The charts below show two ways of looking at the history of state spending.

The first is from the Dunleavy administration. It includes an adjustment for inflation, but it does not include an adjustment for population growth over the decades, a serious omission.

The second chart is from the Legislative Finance Division. It includes adjustments for inflation and for population growth, both of which are essential. The chart was included in a presentation by David Teal, the director of legislative finance, in a budget hearing Jan. 23.

The governor’s office submitted the first chart as part of its sales pitch on the proposed state spending limit this week, House Joint Resolution 7. Excluding population distorts reality and inflates the trajectory of spending, making it easier to claim state spending is out of control and that we need this amendment.

According to the 1980 census, Alaska had 401,851 residents in 1980. The 2018 population estimate is 736,239. It costs more to run a state government with more residents.

No chart that claims to show the real history of state spending over the past 40 years is accurate unless it accounts for the increased costs from the addition of more than 300,000 new residents.

The second chart, the one presented by Teal, does not make a dramatic case for a spending limit, as it shows that state spending on operations, adjusted for inflation and population, is similar to what it was in the late 1970s, before the oil boom.

“You have to adjust for inflation.

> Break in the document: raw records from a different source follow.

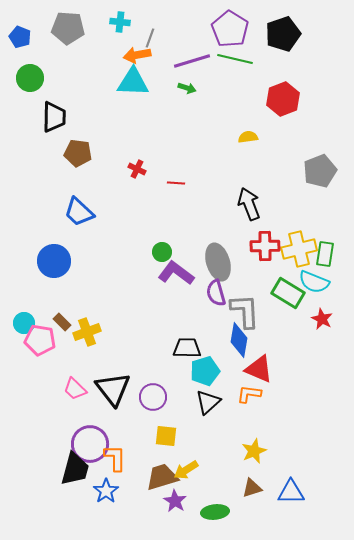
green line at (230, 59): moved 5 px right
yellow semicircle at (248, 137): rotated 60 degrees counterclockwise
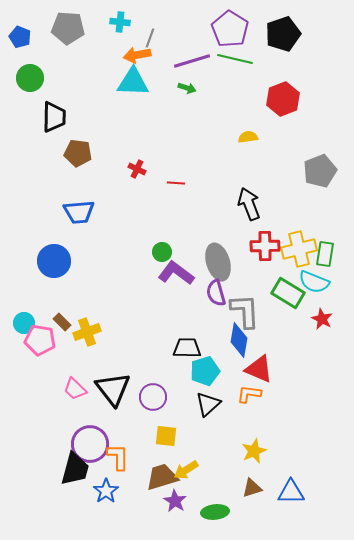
blue trapezoid at (79, 212): rotated 48 degrees counterclockwise
black triangle at (208, 402): moved 2 px down
orange L-shape at (115, 458): moved 3 px right, 1 px up
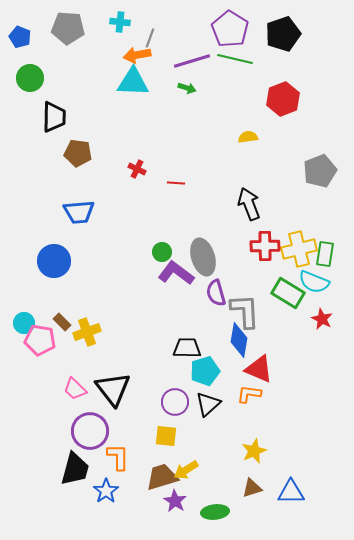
gray ellipse at (218, 262): moved 15 px left, 5 px up
purple circle at (153, 397): moved 22 px right, 5 px down
purple circle at (90, 444): moved 13 px up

You also have to adjust for a growing population because the state provides services now to twice as many people as we did in the 70s,” Teal said during the January hearing, part of an overview of the state budget. “That’s what real per capita means, it’s adjusted for both population and inflation.”

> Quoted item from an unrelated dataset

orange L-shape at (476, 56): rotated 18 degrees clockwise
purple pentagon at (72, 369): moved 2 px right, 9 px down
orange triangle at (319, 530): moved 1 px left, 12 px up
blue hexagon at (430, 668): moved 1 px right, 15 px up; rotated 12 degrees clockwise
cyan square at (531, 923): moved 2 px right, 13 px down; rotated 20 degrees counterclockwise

During the hearing Thursday on the state spending limit, Rep. Jonathan Kreiss-Tomkins asked Dunleavy administration economist Ed King why there was zero allowance for population growth in the first chart below, which is Slide 3 part of this presentation.

“When we talk about spending, just as economists, we usually talk about the purchasing power of a dollar and we usually talk about is what the inflation-adjusted value of that dollars are. What this is trying to show you is if you had that same level of government services, what it would have costed in today’s dollars. It’s not suggesting what the right level of government service is, it’s just simply telling you what the amount of money in today’s dollars, the government did spend. To put population in here would be mixing apples and oranges a little bit. It’s definitely something that we could do and it does provide some insight and value. But it’s not necessarily instructive on what government spending should be or necessarily what it was,” said King.

There is a relationship between population growth and spending. That the Dunleavy administration uses bafflegab to claim otherwise is instructive. This is one of numerous problems with Dunleavy’s proposed constitutional amendment.